Even within this constrained set up, using vivid adjectives like ‘h*****i’, ‘c*****a’, is considered forward and consequently, unseemly. Now now, no one is questioning your right to your vocabulary nor indeed am I judging you. In fact, in all probability your use of the word was apt and most definitely called for. But, unfortunately, rules are rules and you must make all efforts not to appear uncouth. The only clawback under this rule is allowed when the lady takes the first step. Even in such case, you must refrain from cursing with gusto as you might with your college friends. And while at it, if you could contrive to look a trifle mortified about it that would be just wonderful.

This may all be a little overwhelming to learn all at once, so I’ll help you with a shortcut – when you get five continuous answers in monosyllables, maybe you have advanced into territory that she does not want you to chart. Retreat immediately and comment on the weather. See where that goes.

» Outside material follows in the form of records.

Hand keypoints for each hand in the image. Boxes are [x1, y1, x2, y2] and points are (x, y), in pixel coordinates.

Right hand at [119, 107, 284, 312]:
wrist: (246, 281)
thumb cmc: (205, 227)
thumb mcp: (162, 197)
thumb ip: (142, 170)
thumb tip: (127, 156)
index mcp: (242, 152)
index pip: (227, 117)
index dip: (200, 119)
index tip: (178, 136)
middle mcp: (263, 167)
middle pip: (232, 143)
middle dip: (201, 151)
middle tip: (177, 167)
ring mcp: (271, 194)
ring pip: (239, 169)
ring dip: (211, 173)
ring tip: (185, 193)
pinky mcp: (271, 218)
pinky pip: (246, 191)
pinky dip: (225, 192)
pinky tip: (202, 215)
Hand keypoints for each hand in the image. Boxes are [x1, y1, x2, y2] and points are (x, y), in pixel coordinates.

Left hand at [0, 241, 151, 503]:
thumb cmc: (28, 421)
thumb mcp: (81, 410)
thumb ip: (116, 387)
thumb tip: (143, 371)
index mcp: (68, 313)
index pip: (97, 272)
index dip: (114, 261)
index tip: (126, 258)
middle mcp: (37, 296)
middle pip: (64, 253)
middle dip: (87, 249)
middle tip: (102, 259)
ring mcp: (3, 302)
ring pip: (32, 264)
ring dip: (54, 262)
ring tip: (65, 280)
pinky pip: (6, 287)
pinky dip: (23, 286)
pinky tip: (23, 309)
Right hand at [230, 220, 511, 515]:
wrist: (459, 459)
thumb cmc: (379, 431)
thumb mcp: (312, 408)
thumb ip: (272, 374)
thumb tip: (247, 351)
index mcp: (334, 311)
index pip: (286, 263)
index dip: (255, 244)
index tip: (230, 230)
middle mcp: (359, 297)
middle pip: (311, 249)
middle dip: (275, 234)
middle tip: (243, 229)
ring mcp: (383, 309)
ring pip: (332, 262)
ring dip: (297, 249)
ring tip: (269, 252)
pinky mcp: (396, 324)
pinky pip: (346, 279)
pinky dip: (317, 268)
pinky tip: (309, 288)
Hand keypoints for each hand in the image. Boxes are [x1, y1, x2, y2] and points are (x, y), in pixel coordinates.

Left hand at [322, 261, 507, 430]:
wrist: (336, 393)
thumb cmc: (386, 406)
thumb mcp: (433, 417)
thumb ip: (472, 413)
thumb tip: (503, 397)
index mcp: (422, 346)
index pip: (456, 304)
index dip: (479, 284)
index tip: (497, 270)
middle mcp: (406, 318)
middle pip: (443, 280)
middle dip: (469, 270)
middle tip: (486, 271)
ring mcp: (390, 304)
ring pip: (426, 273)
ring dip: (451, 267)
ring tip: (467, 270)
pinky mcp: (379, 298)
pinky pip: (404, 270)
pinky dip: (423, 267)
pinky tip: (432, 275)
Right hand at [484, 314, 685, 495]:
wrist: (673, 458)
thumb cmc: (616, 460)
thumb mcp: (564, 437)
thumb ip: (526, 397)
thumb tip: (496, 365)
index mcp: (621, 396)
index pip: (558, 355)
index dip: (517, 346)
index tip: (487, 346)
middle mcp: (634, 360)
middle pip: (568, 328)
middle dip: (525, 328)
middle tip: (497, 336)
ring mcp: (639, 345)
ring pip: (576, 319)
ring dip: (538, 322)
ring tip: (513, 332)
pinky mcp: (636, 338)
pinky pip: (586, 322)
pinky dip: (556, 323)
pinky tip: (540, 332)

Dealing with confined spaces.

When travelling back from a meeting, which you have needlessly dragged me to, you have several options to choose amongst as the answer to the big question – What is the correct guiding principle during a cab ride. There is always the less than comfortable option of not talking at all and staring out of the window, forefinger placed on the chin and thoughtful expression on face. This could easily seem like a waste but you must attempt to apply your mind to thought during this time, after all who doesn’t need practice on that eh? You will notice that during this time I have not plugged into the radio nor did I dive into a book and instead I also sit with a similar dazed expression looking out of the other window. This is because said actions would be considered rude. Nor must one dial a buddy on the mobile device and start yammering on about weekend plans. This is not just rude, but also inconsiderate – I do not need to know that your nickname is Pillu (really dude?)

Of course, if you chose to converse instead, you could refer to the conversation section of the primer.

While in a cab, or in a meeting room, do not attempt to stretch. This sometimes lets those around you become intimately acquainted with that peculiar species of fungus or molasses or whatever it is you are breeding in your armpits. If it is accompanied by a yawn, the action might call into question your oral hygiene issues as well. And of course, it could always accidentally result, to your detriment, in your breaching the punch radius.

Now, it is time for me to sleep and as you will learn in future sessions, it is never acceptable to keep a lady up past her bedtime. So till we meet again then!